_Work item A_. Turn the entries below into a JSON list of strings with one string per line and blank lines left out. Cover only the lines from the one containing "BOW Magnetický svícen na 2 svíčky" through the last line of the entries, both ends included.

_Text excerpt_.
# My bottles from Carraba's!



## myakkagldwngr (Jun 26, 2010)

Father's day we asked the manager to save me the wine bottles and he agreed. I picked them up from my SIL's yesterday and in just three week days I ended up with 60, most 1.5 liter.
Only down side is that they are running about 50/50 cork top and screw top.
It surprised me to see what I thought was some decent wine, in screw top bottles??
I guess wineries bottle some wine for the restuarant business in screw tops like a house wine?


----------



## Tom (Jun 26, 2010)

Yes more and more wineries are using screw top. It seams like "you can't say cheap wine comes in screw tops anymore"
I think Allie said most wine "down under" is in screw tops.


----------



## myakkagldwngr (Jun 26, 2010)

Now the question is what to do, what to do...
Should I try to find some screw tops, try to cork a few and see what the results are or just trash them. 
Either way, getting 30 good corking bottles in three days is a good score. I bet week ends are going to be killer.


----------



## Slyder73 (Jun 28, 2010)

Tom said:


> Yes more and more wineries are using screw top. It seams like "you can't say cheap wine comes in screw tops anymore"
> I think Allie said most wine "down under" is in screw tops.



I heard a fellow Yellow Tail on the radio a couple years ago here in Vancouver being interviewed. I remember his answer, when asked the question about why more wine is coming in screw tops. He said someting along the lines of market research showing that the average North American and Canadian will drink their wine within 72 hours of buying. The screwtop fits the market better and cost less. Europeans apparently buy and save their wine for months or years longer on average so apparently they are still mostly cork and staying cork over there (though I've not been to check this out).


----------



## myakkagldwngr (Jun 28, 2010)

I picked up my second load from them and it too ran about half and half. Still running big bottles though, very few 750's.
They also started throwing the whiskey bottles in the can too, so instead of complaining and messing up was is seeming like a good thing, I'll just put them in my recycle bin and look like one hell of an alcoholic!


----------



## Green Mountains (Jun 28, 2010)

BTW, don't use corks on the screwtops. It's been reported here that the glass isn't thick enough to safely take the pressure of a cork and the glass will crack or shatter.


----------



## myakkagldwngr (Jul 2, 2010)

The bottles are really adding up. I picked them up again and the 32 gallon garbage can was over full.
Ended up with 25 - 1.5 corkable bottles, 6 -750's and 13 1.5 screwtops.
Now to figure out how to start storing them until I need them.


----------

_Work item B_. In the forum thread about wine bottles, how big was the garbage can that was over full?

_Given records_.
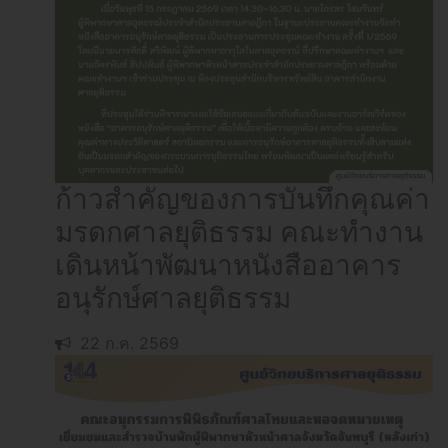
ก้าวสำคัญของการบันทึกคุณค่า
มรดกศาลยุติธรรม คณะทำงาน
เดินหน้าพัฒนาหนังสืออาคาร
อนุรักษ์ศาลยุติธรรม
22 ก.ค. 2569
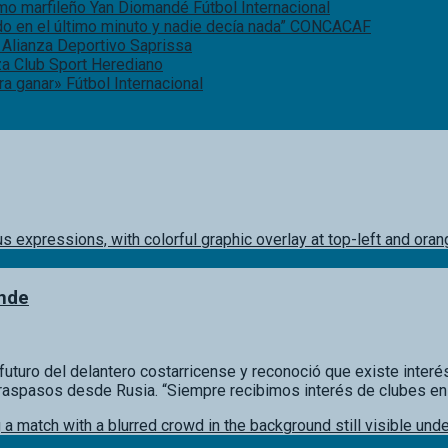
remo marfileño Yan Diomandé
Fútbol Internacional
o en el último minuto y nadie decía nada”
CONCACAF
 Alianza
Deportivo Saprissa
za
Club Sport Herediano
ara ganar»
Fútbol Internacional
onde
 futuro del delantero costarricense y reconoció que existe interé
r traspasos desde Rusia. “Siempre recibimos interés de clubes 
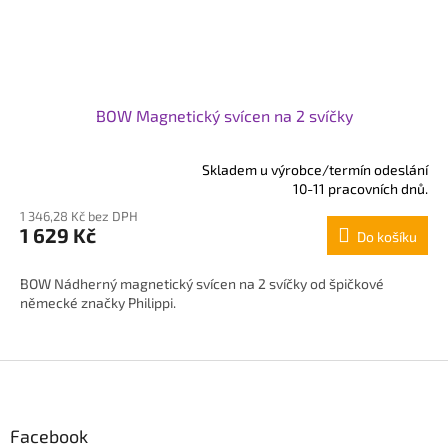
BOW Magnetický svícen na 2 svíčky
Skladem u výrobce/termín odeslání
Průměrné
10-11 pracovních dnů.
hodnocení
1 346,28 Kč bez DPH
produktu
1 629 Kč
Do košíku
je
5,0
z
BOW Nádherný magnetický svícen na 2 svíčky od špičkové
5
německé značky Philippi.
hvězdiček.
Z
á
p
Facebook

_Response box A_.
[
  "BOW Magnetický svícen na 2 svíčky",
  "Skladem u výrobce/termín odeslání",
  "Průměrné",
  "10-11 pracovních dnů.",
  "hodnocení",
  "1 346,28 Kč bez DPH",
  "produktu",
  "1 629 Kč",
  "Do košíku",
  "je",
  "5,0",
  "z",
  "BOW Nádherný magnetický svícen na 2 svíčky od špičkové",
  "5",
  "německé značky Philippi.",
  "hvězdiček.",
  "Z",
  "á",
  "p",
  "Facebook"
]

_Response box B_. 32 gallons.